Tata Motors shares in focus as company takes one step further towards demerger

Shares of Tata Motors Ltd., the maker of passenger and commercial vehicles and the parent of Jaguar Land Rover (JLR), are expected to be in focus on Tuesday, August 26, after the National Company Law Tribunal (NCLT) approved the company’s composite scheme of arrangement.

The scheme involves Tata Motors, its subsidiary TML Commercial Vehicles Ltd. (TML CV), Tata Motors Passenger Vehicles Ltd., and their respective shareholders.

Back in March 2024, the board had cleared a proposal to split Tata Motors into two separately listed entities.
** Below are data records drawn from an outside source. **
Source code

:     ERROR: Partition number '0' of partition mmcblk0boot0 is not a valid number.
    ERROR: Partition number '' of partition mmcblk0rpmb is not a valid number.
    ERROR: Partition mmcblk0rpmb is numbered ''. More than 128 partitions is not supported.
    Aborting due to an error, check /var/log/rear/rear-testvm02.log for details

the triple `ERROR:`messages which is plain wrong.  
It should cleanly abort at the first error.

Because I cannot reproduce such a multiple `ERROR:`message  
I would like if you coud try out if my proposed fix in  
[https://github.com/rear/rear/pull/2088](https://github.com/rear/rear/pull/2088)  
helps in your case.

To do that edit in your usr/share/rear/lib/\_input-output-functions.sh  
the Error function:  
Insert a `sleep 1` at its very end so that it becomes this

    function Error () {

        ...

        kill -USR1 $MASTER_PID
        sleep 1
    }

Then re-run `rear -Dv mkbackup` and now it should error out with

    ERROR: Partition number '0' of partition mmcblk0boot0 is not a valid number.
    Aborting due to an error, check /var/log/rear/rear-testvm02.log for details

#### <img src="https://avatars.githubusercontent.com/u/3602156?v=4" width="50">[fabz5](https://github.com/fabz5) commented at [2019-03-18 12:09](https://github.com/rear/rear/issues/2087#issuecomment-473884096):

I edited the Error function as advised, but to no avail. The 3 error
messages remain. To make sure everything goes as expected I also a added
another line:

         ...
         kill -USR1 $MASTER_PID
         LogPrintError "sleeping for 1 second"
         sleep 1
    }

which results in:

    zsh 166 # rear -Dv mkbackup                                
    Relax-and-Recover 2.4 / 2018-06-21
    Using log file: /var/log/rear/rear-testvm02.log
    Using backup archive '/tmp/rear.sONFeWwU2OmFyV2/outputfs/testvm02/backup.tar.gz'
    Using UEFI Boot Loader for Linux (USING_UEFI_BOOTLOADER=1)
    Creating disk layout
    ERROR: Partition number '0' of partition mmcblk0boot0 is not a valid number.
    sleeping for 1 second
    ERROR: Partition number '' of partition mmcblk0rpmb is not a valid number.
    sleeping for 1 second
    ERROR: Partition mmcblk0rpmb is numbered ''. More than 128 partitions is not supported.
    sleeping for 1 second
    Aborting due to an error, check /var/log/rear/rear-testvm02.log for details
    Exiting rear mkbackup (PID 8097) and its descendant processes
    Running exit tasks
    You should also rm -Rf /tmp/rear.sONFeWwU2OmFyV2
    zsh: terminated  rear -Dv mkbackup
Under this plan, the commercial vehicle (CV) business, along with related investments, will be demerged into TML CV. Meanwhile, the passenger vehicle (PV) segment, which includes the EV arm, JLR, and related investments, will be consolidated under Tata Motors Passenger Vehicles Ltd.

The demerger of Tata Motors’ CV business will take effect from October 1, 2025. Following implementation, both entities will be renamed and listed independently.

As per the approved shareholding structure, the demerger ratio is set at 1:1, meaning shareholders will receive one share of the newly demerged company for every one share held in Tata Motors. The new entity will also be listed on the NSE and BSE.

Out of the 33 analysts that have coverage on Tata Motors, 18 of them have a ‘Buy’ rating, nine say ‘Hold’, while six have a ‘Sell’ rating.

Shares of Tata Motors ended 0.85% higher on Monday at ₹686.10. The stock is down over 8% so far in 2025.